## PASSAGE TO READ
......

The projections are we will be short 130,000 doctors by 2035. 
There is no way that we can do this individually. We must do it 
together, and I urge you to codify the NDMS pilot and make that 
the intent, moving forward.
    Senator Fischer. Dr. Cannon, Dr. Robb, anything to add on 
that?
    Dr. Cannon. Senator, I would just advocate for what my 
colleague, General Friedrichs, just said, but we need to put 
our foot on the gas. We do not have 5 years, 10 years, 20 
years. We need the solution really now.
    Senator Fischer. Dr. Robb?
    Dr. Robb. Yes, I concur with both their comments. And going 
back, the fact that we dual-purpose these assets, these 
expensive assets, to solve problems both in the military and 
civilian sector, but they are mutually synergistic. So 
absolutely, we need to press forward.
    Senator Fischer. Thank you. Dr. Friedrichs, you mentioned 
the University of Nebraska Medical Center and working with an 
academic institution. Can you explain to the Committee the 
benefits of those partnership with academic institutions in 
particular, and what that can yield for the Military Health 
System?

......

## TASKS
A) Translate this sentence from the hearing transcript into Spanish: "There is no way that we can do this individually."
B) In the hearing transcript, take the part that opens with the words "Senator Fischer. Dr. Cannon, Dr." and closes with "Fischer. Dr. Robb?". Write it out again with "associate" in place of "colleague".

## DATASET CONTENT
......

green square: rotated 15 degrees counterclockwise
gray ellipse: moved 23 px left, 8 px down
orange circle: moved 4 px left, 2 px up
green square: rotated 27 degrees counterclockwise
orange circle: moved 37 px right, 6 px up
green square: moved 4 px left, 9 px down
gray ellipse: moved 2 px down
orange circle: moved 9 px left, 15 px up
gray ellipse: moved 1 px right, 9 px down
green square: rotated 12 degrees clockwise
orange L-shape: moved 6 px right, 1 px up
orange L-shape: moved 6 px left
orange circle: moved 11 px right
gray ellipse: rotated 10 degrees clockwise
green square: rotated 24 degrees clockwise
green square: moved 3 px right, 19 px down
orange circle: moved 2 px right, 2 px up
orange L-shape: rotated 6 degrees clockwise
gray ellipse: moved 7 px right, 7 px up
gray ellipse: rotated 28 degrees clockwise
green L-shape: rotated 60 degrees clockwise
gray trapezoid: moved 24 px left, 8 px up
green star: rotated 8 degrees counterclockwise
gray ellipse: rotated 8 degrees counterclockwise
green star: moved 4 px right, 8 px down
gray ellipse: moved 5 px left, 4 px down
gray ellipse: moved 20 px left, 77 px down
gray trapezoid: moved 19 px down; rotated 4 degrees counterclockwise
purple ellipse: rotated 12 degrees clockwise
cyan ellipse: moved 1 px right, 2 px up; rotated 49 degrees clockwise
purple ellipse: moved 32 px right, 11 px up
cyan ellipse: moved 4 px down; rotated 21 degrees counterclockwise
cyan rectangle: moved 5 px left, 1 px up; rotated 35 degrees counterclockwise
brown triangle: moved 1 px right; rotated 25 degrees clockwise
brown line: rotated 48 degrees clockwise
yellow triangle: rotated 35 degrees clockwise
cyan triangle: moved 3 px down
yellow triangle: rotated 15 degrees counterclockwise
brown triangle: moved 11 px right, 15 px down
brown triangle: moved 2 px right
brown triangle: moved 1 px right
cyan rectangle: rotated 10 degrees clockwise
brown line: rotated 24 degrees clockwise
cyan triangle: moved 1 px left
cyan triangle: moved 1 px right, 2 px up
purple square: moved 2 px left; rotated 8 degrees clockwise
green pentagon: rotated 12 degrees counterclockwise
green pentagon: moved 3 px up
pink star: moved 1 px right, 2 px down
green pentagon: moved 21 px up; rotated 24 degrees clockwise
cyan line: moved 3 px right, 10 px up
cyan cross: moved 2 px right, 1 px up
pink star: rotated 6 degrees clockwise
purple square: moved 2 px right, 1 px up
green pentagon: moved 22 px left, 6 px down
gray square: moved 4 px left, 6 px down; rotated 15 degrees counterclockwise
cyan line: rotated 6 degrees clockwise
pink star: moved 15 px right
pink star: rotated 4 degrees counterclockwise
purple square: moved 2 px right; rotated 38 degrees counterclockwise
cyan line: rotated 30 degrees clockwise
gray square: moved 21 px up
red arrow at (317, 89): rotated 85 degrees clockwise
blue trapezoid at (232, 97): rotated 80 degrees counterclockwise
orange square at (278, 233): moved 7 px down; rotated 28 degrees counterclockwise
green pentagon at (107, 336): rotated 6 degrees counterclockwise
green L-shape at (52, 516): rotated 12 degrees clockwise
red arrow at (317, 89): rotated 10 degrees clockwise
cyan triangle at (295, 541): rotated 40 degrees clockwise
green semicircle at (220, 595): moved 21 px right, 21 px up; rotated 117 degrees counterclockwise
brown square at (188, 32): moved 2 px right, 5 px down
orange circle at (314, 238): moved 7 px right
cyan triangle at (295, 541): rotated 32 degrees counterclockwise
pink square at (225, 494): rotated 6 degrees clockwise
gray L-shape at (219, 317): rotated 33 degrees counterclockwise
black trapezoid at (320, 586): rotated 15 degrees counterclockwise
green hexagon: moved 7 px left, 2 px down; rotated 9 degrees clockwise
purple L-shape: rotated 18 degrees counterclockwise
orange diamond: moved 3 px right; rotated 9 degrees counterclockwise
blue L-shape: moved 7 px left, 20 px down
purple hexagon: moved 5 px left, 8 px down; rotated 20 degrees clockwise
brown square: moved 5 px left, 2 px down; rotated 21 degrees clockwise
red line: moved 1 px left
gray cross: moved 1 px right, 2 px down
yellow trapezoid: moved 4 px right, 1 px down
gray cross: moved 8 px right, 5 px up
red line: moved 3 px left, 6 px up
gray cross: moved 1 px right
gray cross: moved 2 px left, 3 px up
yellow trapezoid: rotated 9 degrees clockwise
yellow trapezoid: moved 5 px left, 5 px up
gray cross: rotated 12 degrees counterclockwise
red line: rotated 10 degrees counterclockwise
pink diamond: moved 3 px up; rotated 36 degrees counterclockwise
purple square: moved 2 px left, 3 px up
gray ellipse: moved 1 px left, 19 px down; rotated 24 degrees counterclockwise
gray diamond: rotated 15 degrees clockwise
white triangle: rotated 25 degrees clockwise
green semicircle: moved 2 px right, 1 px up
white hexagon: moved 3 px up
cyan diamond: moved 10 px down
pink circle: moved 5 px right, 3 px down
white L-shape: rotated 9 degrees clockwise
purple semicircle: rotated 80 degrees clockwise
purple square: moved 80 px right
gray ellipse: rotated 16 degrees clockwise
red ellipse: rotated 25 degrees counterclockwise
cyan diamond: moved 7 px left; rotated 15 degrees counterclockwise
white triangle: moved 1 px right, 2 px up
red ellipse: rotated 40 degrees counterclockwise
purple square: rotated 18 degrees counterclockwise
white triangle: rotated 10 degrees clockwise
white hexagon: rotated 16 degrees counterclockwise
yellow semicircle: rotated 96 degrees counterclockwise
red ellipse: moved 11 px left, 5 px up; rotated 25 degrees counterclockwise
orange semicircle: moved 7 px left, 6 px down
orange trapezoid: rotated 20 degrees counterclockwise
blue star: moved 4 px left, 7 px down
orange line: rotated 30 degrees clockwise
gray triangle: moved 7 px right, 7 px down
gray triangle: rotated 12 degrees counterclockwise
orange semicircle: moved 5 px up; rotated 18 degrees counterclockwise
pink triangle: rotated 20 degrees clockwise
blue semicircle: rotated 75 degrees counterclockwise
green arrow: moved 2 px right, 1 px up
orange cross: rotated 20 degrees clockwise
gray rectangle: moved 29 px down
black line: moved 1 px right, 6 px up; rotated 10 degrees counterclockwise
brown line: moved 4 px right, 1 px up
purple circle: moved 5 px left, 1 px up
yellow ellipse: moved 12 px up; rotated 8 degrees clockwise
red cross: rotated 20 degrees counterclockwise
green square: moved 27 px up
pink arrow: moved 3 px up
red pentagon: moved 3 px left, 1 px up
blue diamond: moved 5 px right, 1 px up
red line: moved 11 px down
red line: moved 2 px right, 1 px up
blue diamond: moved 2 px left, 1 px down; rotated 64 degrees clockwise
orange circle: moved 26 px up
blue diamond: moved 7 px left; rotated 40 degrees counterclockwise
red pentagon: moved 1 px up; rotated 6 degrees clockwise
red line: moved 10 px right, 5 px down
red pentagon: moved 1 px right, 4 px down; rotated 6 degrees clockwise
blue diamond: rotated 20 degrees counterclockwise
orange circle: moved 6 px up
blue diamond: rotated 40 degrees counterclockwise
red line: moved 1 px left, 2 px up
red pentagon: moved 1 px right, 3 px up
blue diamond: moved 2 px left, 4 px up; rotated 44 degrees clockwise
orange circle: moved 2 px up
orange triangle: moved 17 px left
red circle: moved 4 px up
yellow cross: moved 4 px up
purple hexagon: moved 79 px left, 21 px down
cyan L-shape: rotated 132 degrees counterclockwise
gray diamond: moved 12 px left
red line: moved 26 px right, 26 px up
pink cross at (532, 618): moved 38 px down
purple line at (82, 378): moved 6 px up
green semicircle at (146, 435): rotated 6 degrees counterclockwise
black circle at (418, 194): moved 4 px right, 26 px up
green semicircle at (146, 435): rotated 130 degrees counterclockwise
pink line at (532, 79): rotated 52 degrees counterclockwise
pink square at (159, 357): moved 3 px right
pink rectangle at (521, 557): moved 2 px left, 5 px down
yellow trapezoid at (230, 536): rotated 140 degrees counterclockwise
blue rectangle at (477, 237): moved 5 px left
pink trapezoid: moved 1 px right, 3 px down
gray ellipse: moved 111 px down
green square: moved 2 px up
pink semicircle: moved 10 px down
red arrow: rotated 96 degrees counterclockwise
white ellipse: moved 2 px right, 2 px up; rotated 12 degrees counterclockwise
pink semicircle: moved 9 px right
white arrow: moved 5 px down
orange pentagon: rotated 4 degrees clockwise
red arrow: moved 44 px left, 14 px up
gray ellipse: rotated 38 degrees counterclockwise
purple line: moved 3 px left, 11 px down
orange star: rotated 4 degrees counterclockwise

......

## COMPLETED EXERCISE
A) No hay manera de que podamos hacer esto individualmente.

B)
Senator Fischer. Dr. Cannon, Dr. Robb, anything to add on 
that?
    Dr. Cannon. Senator, I would just advocate for what my 
associate, General Friedrichs, just said, but we need to put 
our foot on the gas. We do not have 5 years, 10 years, 20 
years. We need the solution really now.
    Senator Fischer. Dr. Robb?